The vote for the head of state -- a post with a four-year mandate held by convention by a member of Iraq's Kurdish minority, and currently occupied by Barham Saleh -- was scheduled for noon (0900 GMT).
But there was little hope the 329-seat parliament in Baghdad's high-security Green Zone would be able to clinch the necessary two-thirds quorum to chose a new person for the largely ceremonial post.
The largest parliamentary bloc, led by powerful political kingmaker and Shiite Muslim cleric Moqtada Sadr and holding 73 seats, was first to announce a boycott, on Saturday.
It was followed on Sunday by the 51-member Sovereignty Coalition led by a Sadr ally, parliamentary Speaker Mohammed al-Halbussi.
The 31-seat Kurdistan Democratic Party (KDP) then announced it would also stay away, in order to "continue consultations and dialogue between political blocs".
Another key bloc, the Cooperation Framework grouping several Shiite parties, also said the session should not take place, citing the political turmoil since the October elections.
Those polls were marred by record-low turnout, post-election threats and violence, and a delay of several months until final results were confirmed.
Intense negotiations among political groups since then have failed to form a majority parliamentary coalition to name a new prime minister to succeed Mustafa al-Kadhemi.
The process toward a presidential vote was further thrown into disarray on Sunday when Iraq's Supreme Court temporarily suspended Saleh's key challenger, Hoshyar Zebari, 68.
The court cited corruption charges against Zebari, a former foreign minister from the KDP -- allegations he denies.
"I have not been convicted in any court," Zebari had said in a television interview on Friday as the charges resurfaced alongside forecasts he would unseat Saleh.

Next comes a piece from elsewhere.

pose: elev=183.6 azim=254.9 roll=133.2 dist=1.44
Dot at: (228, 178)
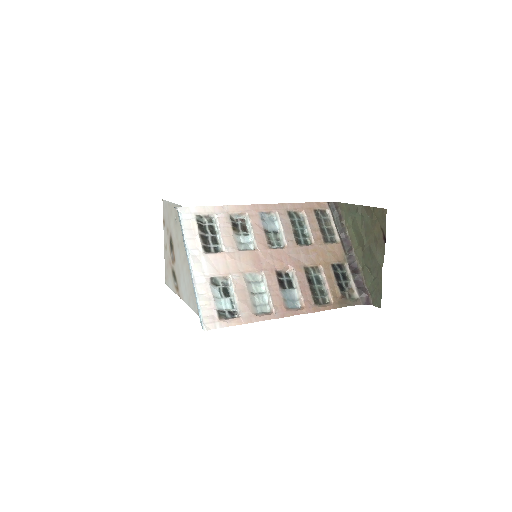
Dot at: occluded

Incumbent Saleh, the other frontrunner out of some 25 candidates, represents the KDP's main rival in Iraqi Kurdistan, the Patriotic Union of Kurdistan (PUK).
The Supreme Court said it was "temporarily" suspending Zebari after receiving a complaint from lawmakers that his candidacy was "unconstitutional" because of the graft claims.
The complainants cited his 2016 dismissal from the post of finance minister by parliament "over charges linked to financial and administrative corruption".
Public funds worth $1.8 million were allegedly diverted to pay for airline tickets for his personal security detail.
The complaint also cited at least two other judicial cases linked to him, including when he was Iraq's long-time foreign minister after the fall of dictator Saddam Hussein in the 2003 US-led invasion.
'Share the pie'
A delay of Monday's presidential vote would deepen Iraq's political troubles since the October election.
Within 15 days after the new Iraqi president is elected, he must choose a prime minister from the largest block in parliament.
The prime minister, a Shiite Muslim according to political tradition, then has a month to form his government.
But while Sadr's bloc claims it can have enough seats for a "national majority government", the Coordination Framework has appealed to the Supreme Court to have their bloc recognised as the majority.
The country's apex court has rejected their demand, saying it could not decide now, as parliamentary blocs could change.
In Iraqi politics, said analyst Hamzeh Hadad, "everyone knows how to share the pie" but "no one knows how to be in the opposition".